The program builds on the already extensive bioinformatics resources and activities in the Department of Quantitative Research Science at Mayo Clinic, as well as on Mayo Clinic collaborations with the University of Minnesota, Arizona State University, the University of Illinois at Urbana-Champaign and the National Center for Supercomputing Applications.
Areas of focus
Data pre-processing is a critical step in converting raw omic data into biologically interpretable information. As the technology evolves and knowledge increases within the field, the Center for Individualized Medicine's Bioinformatics Program remains committed to maintaining the highest standards in data analytics.
The program has designed and implemented a suite of pre-processing workflows, including several open-source or in-house applications that have been calibrated for optimal variant calling. Workflows are also engineered to run on highly parallel systems and enabled for cloud computing.
Workflows are available to pre-process:
- DNA-seq data for the characterization of:
- Variants (single-nucleotide variants, indels)
- Structural variants (copy number variation, translocation, inversion)
- MRNA-seq data for the characterization of:
- Gene expression levels
- Allele-specific expression
- Splice variants
- Fusion genes
- Outlier analyses
- Methyl-seq data from the RRBS protocol and whole-genome sequencing
- Chromatin immunoprecipitation sequencing (ChIP-seq) and ChIP-exo data for the identification of transcription factor binding sites and histone modification
- Long-read assembly and analysis (PacBio, 10X Genomics, Moleculo)

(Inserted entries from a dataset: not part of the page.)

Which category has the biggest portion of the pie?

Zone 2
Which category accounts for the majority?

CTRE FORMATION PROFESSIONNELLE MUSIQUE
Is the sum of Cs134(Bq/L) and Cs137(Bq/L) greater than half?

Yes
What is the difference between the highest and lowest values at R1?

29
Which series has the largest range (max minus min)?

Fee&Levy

- Multiomics integrative analyses
- Pathway, network and predicted functional enrichment analyses
- Analytical support for samples from humans, animal models and cell lines
- MiRNA-seq) data for the quantification of microRNAs
- Linc-RNA data for identification and quantification of long noncoding RNAs
- Single-cell technology workflows
- Microbiome and metagenomics data
- Proteomics and proteogenomics data
- Metabolomics data
Data analysis and integration
A critical step to the extraction of disease-relevant information from raw data is the annotation of omic data and integration with clinical correlate data. This often includes combining multiple omic data types to enable a more comprehensive understanding of the disease or condition being investigated.

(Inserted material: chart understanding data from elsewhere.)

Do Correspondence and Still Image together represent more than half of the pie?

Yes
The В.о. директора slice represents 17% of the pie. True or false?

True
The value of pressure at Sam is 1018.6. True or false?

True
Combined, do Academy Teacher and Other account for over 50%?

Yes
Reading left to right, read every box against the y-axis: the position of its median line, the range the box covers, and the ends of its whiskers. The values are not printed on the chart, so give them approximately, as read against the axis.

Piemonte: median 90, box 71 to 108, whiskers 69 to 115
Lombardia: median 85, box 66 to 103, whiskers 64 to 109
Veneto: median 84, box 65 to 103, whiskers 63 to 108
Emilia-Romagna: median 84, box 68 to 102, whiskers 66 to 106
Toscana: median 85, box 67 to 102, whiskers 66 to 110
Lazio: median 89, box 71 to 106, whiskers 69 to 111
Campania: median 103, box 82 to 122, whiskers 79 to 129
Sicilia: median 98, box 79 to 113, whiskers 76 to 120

To support this activity, the Center for Individualized Medicine has created the Omics Data Platform, an enterprisewide repository of all research and clinical sequencing data generated from Mayo Clinic patients. Integrated applications and user or scripting interfaces enable Mayo Clinic investigators to query and analyze this comprehensive data resource.
Connections to the Enterprise Data Trust — a Mayo Clinic data warehouse that stores patients' clinical histories — and other clinical data repositories enable bioinformaticians to model and study clinical and omics information about Mayo Clinic patients, as well as biological knowledge from both Mayo Clinic and public sources, in the context of a larger biological system.
The program's experts analyze omic data and work with investigators and clinicians to interpret the results.
They use association methods to identify variants that are significantly associated with the disease phenotype or directly involved in the biological mechanisms underlying complex diseases. Targeted methods evaluate single-gene changes that may be complicit in disease and enable individualized patient diagnoses. In the data interpretation process, the program is looking for both the "what" and the "why" — in other words, the cascade of molecular events that lead to the development of a disease.
The mechanistic understanding of a disease may lead to new or better ways of treating patients by identifying existing drugs that can be repositioned to treat different conditions or by discovering new drug targets for which new therapies can be developed.
The Bioinformatics Program is developing new methods that are published in peer-reviewed journals. Methods and applications are made freely available via bioinformatics software packages.